作業内容:
1. ドコモ新機種発表の記事によると、9月末現在のFOMA契約者数は何契約か。
2. ドコモ新機種発表の記事を、最後の文の後から書き進めよ。

抜粋本文:
ナップスター対応端末。左上から「D903i」「F903i」「SH903i」「D903iTV」「F903iX HIGHーSPEED」


会場ではメーカー名などは非公開ながら近日発表予定の703i2機種も公開
 また、HSPDA対応の「P903iX HIGH-SPEED」は、WMV形式の動画再生機能も搭載。ストリーミングだけでなくメモリに保存した動画も再生可能で、ビットレートは最大10Mbpsまで対応しているという。なお、DRMに関しては対応しているものの、課金認証などが必要なサービスに関しては利用が難しいという。また、ストリーミング再生はフルブラウザで行なうため、パケット定額プラン「パケホーダイ」の対象外となる。

 903iシリーズ以外では、シンプル機種「SIMPURE L1」「SIMPURE N1」2機種、IEEE 802.11gの無線LANを搭載したビジネス向け機種「N902iL」を発表。N902iLはフルブラウザやおサイフケータイといった機能も搭載する。

 発売時期は、903iの基本シリーズが10月下旬からで、HSDPAやワンセグ対応モデル、ビジネス向けのN902iLは2007年に入ってからの発売となる。SIMPUREに関しては903iの基本シリーズよりは遅れるものの、2006年内には発売の見込み。このほか、703iシリーズについても近日発表を予定しているという。


WMVストリーミング再生対応の「P903iX HIGH-SPEED」 IEEE 802.11gの無線LANを搭載した「N902iL」

N902iLはフルブラウザと簡易HTML用のブラウザの2種類を搭載 プレゼンス機能も搭載

夏野氏が「攻めるドコモ」をアピール。端末スペックは「徹底的に強化」

夏野剛執行役員。手にしたSH903iTVを動かしながら「“想定内”の動きです」とコメント
 発表会では夏野剛執行役員が新機種のコンセプトや概要を説明。10月から始まるモバイルナンバーポータビリティに触れ、「ドコモが守りに入るのではと思われる方々もいるようだが、今回のスペックを見ていただければ我々が一番攻めている」とコメント。「他社に入っているが競争力としては疑問があったものも全部入れ、一番競争力のある端末ラインナップにした」と語り、「これまでやってきた端末シリーズ発表会の中でも一番自信を持っている」と語った。

 3G携帯電話のFOMA契約者数は9月末現在で2,909万契約となり、「NTTドコモの契約者数の半数がFOMAに移行した」(夏野氏)。また、ケータイクレジットのDCMXは86万契約に達し、iモード向けゲームが年間400億円の市場に成長、さらに10代女性の約7割が利用しているというデコメールは月間1億通が送信されているなど、携帯電話ビジネスの好調ぶりもアピール。エリアに関しても「基地局数も1.5倍に拡大するなど、この1年間でどんどん改善している」とし、「903iシリーズを自信を持って勧められるのは、このエリア拡大が背景にある」と付け加えた。

提供資料:
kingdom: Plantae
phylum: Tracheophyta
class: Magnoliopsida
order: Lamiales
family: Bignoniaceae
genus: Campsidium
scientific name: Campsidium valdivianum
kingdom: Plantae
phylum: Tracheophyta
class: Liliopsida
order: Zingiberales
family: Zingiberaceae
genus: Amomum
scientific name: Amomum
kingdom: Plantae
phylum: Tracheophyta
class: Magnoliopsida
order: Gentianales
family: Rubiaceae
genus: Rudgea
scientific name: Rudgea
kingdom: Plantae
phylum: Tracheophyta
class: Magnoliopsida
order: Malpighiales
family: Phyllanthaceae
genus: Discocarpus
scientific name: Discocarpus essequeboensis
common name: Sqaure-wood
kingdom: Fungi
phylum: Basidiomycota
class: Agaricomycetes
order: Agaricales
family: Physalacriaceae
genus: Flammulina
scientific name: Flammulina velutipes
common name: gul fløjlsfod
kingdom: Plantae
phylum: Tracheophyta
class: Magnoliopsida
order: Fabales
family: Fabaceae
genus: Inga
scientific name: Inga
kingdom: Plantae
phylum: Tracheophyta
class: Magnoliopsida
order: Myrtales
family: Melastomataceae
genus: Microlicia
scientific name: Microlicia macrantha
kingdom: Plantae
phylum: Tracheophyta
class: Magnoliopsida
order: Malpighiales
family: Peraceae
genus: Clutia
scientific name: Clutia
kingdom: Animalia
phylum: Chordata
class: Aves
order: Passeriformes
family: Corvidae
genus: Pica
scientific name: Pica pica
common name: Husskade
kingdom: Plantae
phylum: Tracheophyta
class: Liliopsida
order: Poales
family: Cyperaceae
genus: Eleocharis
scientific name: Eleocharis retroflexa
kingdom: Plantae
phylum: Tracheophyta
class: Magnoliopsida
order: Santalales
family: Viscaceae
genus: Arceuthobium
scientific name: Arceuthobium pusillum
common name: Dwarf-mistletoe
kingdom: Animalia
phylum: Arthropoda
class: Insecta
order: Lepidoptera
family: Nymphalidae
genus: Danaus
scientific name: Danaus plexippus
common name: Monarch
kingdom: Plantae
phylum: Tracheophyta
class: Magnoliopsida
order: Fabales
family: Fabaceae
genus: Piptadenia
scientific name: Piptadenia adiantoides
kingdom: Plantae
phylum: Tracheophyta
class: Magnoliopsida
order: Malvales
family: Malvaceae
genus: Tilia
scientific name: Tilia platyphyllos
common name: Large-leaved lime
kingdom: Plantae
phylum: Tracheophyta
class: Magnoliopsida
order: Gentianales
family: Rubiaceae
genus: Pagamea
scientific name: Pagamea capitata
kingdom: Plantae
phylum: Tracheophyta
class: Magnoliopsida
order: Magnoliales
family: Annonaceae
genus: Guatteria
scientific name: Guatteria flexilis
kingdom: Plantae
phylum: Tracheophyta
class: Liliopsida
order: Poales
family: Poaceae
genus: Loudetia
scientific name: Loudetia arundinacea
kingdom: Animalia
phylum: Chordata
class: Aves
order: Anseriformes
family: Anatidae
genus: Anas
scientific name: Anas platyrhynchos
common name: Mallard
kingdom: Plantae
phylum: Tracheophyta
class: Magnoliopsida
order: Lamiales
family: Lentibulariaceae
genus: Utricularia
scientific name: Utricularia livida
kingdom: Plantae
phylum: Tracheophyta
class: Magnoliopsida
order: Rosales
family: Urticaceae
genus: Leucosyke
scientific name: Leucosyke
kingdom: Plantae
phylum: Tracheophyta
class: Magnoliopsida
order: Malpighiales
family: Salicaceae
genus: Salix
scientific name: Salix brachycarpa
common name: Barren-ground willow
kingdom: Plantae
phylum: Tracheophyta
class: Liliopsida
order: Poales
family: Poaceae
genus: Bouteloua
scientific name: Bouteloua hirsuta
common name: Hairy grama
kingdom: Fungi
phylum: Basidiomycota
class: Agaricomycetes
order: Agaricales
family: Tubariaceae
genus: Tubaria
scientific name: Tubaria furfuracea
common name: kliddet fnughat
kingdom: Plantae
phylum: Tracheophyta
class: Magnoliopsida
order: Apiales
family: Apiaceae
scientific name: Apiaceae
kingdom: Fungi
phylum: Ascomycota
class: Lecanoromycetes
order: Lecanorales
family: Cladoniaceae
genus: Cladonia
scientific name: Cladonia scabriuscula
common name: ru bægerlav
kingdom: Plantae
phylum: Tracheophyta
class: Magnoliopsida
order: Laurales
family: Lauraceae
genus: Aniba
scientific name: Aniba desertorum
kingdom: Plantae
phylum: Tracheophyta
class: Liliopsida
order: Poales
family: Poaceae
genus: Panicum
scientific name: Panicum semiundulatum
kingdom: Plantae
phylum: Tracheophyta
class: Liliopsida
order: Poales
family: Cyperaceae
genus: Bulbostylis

課題ごとの結果:
1. 2,909万契約。

2.
 こうした成功を受け、満を持して投入する903iシリーズでは、「Entertainment」「Lifekit」「Communication」という3つのコンセプトで端末を開発。「楽しく便利に、をコンセプトにしてきたが、903iシリーズではもっと楽しくもっと便利にを目指し、さらに携帯電話の基本であるコミュニケーションも徹底的に強化した」とした。

 Entertainmentではナップスター対応を初めとする音楽機能の拡充に加えて、メガiアプリやワンセグ対応、動画サービス対応など機能を拡充。LifekitではおサイフケータイなどIC機能を拡充するほか、ケータイお探しサービスなど紛失時のセキュリティ機能、GPSによる位置検索機能を強化。P903iでは、同梱のカードと本体の距離が離れると自動でロックがかけられる「あんしんキー」機能が搭載された。

 Communicationではデコメールの機能拡充に加え、メールの送信サイズを最大2MB、添付ファイル10点までと仕様変更することで、3メガピクセルのカメラで撮影した画像もメールで送信できるようになった。海外ローミングも903iの基本シリーズはすべて対応したほか、プッシュトークもトーク中に他のメンバーを追加できるなど機能強化が図られている。


約半数のユーザーがFOMAへ移行済み エリアも順次拡大。「FOMAはつながらないというイメージも今は違う」

ナップスターは1週間で200万ダウンロード。今後も対応端末を拡充

D903i、F903iを使ったナップスターの体験コーナー
 秋冬モデルで5機種が対応したナップスターは、日本で初めてサブスクリプションと呼ばれる定額制を採用した音楽配信サービス。NTTドコモではすでに「F902iS」でナップスターに対応していたが、今回5機種が新たに加わり、全部で6機種がナップスター公認の対応端末となった。

 ナップスターの料金は、PCのみで再生できる定額プラン「Napster Basic」が月額1,280円で、903iシリーズの対応端末への転送も定額の「Napster To Go」が月額1,980円。携帯電話とPCをUSBで接続詞、Napster To Goの楽曲を端末へ転送して再生できる。

 楽曲のラインナップは定額対応が約150万曲、1曲ごと課金が発生する楽曲を含めると約160万曲。楽曲のジャンルは洋楽が中心で、邦楽は定額で約2万曲、1曲ごと課金の楽曲を含めても約9万曲と全体の10%以下。ただし、楽曲のラインナップ拡充は随時行なわれており、10月3日のサービス開始時点では約190万曲が実際に揃えられていた。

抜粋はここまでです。